START Task material

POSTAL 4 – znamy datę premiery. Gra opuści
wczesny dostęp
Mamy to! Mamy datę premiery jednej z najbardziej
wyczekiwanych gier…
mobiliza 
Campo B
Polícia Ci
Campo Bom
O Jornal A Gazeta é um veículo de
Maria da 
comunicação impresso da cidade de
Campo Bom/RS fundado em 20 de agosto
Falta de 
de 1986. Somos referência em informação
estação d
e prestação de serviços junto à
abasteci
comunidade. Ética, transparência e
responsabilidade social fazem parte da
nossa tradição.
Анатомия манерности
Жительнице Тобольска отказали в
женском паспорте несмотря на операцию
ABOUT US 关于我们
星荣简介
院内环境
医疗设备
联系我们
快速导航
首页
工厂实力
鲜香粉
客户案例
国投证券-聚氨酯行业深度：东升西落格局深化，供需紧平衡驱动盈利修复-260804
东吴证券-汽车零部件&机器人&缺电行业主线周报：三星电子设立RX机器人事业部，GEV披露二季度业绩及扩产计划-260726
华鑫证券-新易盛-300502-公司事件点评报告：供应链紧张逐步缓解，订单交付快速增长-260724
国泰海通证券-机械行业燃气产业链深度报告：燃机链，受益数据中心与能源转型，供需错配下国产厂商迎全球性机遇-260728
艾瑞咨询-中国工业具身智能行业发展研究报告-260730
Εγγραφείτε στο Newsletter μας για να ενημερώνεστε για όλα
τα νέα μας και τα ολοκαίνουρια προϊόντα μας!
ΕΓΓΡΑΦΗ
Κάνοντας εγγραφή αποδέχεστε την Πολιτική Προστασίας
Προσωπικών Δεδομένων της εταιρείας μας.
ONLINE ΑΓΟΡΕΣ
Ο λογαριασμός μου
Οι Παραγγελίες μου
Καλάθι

END Task material

Assigned task - Can you rewrite the lines from all the records above as a numbered list, one line per item, with blank lines left out?

Solution -
1. POSTAL 4 – znamy datę premiery. Gra opuści
2. wczesny dostęp
3. Mamy to! Mamy datę premiery jednej z najbardziej
4. wyczekiwanych gier…
5. mobiliza 
6. Campo B
7. Polícia Ci
8. Campo Bom
9. O Jornal A Gazeta é um veículo de
10. Maria da 
11. comunicação impresso da cidade de
12. Campo Bom/RS fundado em 20 de agosto
13. Falta de 
14. de 1986. Somos referência em informação
15. estação d
16. e prestação de serviços junto à
17. abasteci
18. comunidade. Ética, transparência e
19. responsabilidade social fazem parte da
20. nossa tradição.
21. Анатомия манерности
22. Жительнице Тобольска отказали в
23. женском паспорте несмотря на операцию
24. ABOUT US 关于我们
25. 星荣简介
26. 院内环境
27. 医疗设备
28. 联系我们
29. 快速导航
30. 首页
31. 工厂实力
32. 鲜香粉
33. 客户案例
34. 国投证券-聚氨酯行业深度：东升西落格局深化，供需紧平衡驱动盈利修复-260804
35. 东吴证券-汽车零部件&机器人&缺电行业主线周报：三星电子设立RX机器人事业部，GEV披露二季度业绩及扩产计划-260726
36. 华鑫证券-新易盛-300502-公司事件点评报告：供应链紧张逐步缓解，订单交付快速增长-260724
37. 国泰海通证券-机械行业燃气产业链深度报告：燃机链，受益数据中心与能源转型，供需错配下国产厂商迎全球性机遇-260728
38. 艾瑞咨询-中国工业具身智能行业发展研究报告-260730
39. Εγγραφείτε στο Newsletter μας για να ενημερώνεστε για όλα
40. τα νέα μας και τα ολοκαίνουρια προϊόντα μας!
41. ΕΓΓΡΑΦΗ
42. Κάνοντας εγγραφή αποδέχεστε την Πολιτική Προστασίας
43. Προσωπικών Δεδομένων της εταιρείας μας.
44. ONLINE ΑΓΟΡΕΣ
45. Ο λογαριασμός μου
46. Οι Παραγγελίες μου
47. Καλάθι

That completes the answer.